Yaklaşık 5.500 yıl önce evcilleştirilen atlar; günümüzde gücü, hızı, dayanıklılığı sebebiyle çalıştırılan, sömürülen türlerden biri. Bir gün ayakları kırıldığında ise, insanlar onları öldürmeyi tercih ediyor. Ayağı kırılan bir insanı öldürmezler fakat ayağı kırılan bir atı öldürürler. Peki, bu neden böyledir?
Bu üzücü konuya genellikle ekranlardan aşinayız; bir at sakatlanır ve atın sahibi çaresiz bir şekilde, üzülerek(bazen de tınlamayarak) çıkarır tabancasını ve atı öldürür.

İnsanlarda ya da diğer pek çok hayvanda işe yarayan kırık tedavileri atlarda işe yaramıyor.

Science et Avenir sitesi, bunun nedenini veteriner Picandet’ye detaylarıyla birlikte sorduğunda alınan yanıt şöyle oluyor:

Köpekler, kırık sonrasında üç ayak üzerinde durabilirlerken atların böyle bir şansı yok. Tedavi süreçleri hem çok daha uzun sürüyor hem de bu süre boyunca sürekli yatmaları gerekiyor.
Kırığın bir miktar iyileşmesinden sonra at ayağa kalkabilse bile tam olarak iyileşmeyen ayağın yarım tonluk ağırlığı kaldırması mümkün olmuyor.

At ameliyat edilse bile sorunlar devam ediyor.
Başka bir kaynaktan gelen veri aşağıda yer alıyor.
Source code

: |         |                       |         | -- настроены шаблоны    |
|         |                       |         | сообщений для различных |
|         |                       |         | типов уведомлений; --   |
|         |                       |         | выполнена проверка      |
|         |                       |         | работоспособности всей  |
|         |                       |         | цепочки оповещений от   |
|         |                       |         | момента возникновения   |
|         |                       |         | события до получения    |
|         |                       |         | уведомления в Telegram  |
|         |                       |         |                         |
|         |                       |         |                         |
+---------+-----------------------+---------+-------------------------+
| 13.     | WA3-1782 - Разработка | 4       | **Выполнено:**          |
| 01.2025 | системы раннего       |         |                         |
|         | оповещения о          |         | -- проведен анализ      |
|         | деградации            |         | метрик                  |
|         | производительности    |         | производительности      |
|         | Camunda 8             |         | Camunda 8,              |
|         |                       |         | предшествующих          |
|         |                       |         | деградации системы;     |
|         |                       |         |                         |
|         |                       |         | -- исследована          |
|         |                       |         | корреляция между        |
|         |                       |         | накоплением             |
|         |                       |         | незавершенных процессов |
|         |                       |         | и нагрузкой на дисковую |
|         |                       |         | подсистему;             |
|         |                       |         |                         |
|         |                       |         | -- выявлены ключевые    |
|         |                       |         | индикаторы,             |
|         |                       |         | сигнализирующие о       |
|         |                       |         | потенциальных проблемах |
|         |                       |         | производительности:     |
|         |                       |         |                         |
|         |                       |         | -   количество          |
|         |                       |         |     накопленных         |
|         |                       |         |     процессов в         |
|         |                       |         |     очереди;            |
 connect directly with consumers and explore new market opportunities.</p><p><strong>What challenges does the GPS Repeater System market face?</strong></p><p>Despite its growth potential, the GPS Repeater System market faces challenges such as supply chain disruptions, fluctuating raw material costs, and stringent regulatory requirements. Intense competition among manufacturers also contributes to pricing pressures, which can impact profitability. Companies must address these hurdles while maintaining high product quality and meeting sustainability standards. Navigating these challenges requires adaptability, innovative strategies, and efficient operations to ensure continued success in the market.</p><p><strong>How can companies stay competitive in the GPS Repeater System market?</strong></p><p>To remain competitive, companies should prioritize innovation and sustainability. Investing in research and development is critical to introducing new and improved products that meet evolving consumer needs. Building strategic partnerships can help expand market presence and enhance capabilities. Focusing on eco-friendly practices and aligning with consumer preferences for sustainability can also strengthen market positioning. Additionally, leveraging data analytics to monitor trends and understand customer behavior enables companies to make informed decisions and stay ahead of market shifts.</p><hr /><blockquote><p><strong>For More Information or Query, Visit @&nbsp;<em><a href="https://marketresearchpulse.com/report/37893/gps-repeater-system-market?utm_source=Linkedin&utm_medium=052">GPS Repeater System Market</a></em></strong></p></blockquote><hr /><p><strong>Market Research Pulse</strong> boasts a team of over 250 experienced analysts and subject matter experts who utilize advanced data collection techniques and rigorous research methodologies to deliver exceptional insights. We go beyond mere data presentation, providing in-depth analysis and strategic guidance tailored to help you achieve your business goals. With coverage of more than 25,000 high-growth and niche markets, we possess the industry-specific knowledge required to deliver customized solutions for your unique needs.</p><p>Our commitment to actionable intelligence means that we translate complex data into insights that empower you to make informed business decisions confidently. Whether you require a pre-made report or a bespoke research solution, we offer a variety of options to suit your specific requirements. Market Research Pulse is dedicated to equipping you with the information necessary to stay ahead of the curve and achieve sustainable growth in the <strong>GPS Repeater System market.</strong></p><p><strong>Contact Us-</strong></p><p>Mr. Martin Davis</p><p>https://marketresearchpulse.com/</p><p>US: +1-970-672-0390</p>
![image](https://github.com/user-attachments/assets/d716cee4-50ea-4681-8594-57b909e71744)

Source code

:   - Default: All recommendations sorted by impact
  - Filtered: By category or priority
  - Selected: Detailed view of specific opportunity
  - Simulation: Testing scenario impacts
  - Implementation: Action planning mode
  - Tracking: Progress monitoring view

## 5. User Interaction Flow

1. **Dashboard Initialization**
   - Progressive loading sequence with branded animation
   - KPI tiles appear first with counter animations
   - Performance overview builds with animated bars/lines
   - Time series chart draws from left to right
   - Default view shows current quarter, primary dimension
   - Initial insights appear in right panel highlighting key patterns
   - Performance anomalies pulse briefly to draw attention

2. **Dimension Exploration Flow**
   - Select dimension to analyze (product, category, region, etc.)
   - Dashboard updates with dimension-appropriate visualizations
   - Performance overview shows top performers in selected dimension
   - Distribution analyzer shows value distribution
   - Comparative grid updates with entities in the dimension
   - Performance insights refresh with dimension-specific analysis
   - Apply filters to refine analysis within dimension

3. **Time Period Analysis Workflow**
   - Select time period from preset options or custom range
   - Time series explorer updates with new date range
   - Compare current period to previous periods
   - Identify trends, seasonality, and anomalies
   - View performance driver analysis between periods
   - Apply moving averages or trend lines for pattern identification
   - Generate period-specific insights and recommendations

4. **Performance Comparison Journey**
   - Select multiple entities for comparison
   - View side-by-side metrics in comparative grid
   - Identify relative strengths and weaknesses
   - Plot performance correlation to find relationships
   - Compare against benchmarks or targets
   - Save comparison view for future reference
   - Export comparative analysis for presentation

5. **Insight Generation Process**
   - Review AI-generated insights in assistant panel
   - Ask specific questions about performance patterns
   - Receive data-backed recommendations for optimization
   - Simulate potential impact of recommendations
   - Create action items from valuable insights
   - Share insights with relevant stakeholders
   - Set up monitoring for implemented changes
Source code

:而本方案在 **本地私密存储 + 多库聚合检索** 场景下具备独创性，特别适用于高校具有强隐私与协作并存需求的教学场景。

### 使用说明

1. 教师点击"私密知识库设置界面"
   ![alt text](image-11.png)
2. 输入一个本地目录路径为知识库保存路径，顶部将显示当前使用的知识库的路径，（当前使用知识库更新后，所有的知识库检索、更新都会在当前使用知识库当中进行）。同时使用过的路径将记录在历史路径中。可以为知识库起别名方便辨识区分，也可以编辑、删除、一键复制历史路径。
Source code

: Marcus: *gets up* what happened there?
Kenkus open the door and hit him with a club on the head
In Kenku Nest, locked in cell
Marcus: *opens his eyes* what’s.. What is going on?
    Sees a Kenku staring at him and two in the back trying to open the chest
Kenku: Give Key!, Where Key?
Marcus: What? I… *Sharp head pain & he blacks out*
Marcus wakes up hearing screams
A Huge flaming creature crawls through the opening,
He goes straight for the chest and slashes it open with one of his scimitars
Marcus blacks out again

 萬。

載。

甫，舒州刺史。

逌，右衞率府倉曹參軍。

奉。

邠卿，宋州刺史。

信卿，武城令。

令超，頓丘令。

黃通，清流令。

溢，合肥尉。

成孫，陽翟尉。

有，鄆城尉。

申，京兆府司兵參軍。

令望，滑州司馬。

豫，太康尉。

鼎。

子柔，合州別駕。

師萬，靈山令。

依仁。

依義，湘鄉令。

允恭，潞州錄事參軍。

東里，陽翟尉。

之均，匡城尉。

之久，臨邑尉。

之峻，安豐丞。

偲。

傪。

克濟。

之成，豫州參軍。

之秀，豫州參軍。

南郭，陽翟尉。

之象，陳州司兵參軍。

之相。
“Bu hayvanlar yerde uzanmış halde kalamazlar. Bu, atların doğasına aykırı. Böyle bir durumda atların dolaşım sisteminde sorunlar yaşanacağı gibi, sürtünmeden ve uzanmaktan dolayı derisinde tahriş ve doku ölümü görülebilir. Fakat kırıldıklarında az yer değiştiren bazı kemiklerin tedavisi mümkün olabiliyor. İnsanın el bileklerindeki kemiklere denk gelen patüron ve kanon kemikleri tedavi edilebilen kemiklere birkaç örnek.”
Burada asıl sorulması gereken soru ise şu: Atın fizyolojik yapısı mı suçlanmalı, yoksa insanlar mı?

Faytona binmeyi, ganyan oynamayı düşünürken bunu kendinize sorun. Birinin sizi karın tokluğuna çalıştırıp, günün birinde yaralandığınızda kafanıza sıkmasını istemezsiniz. Onlar da istemezler.
Atın ölümü arpadan değil insandan oluyor.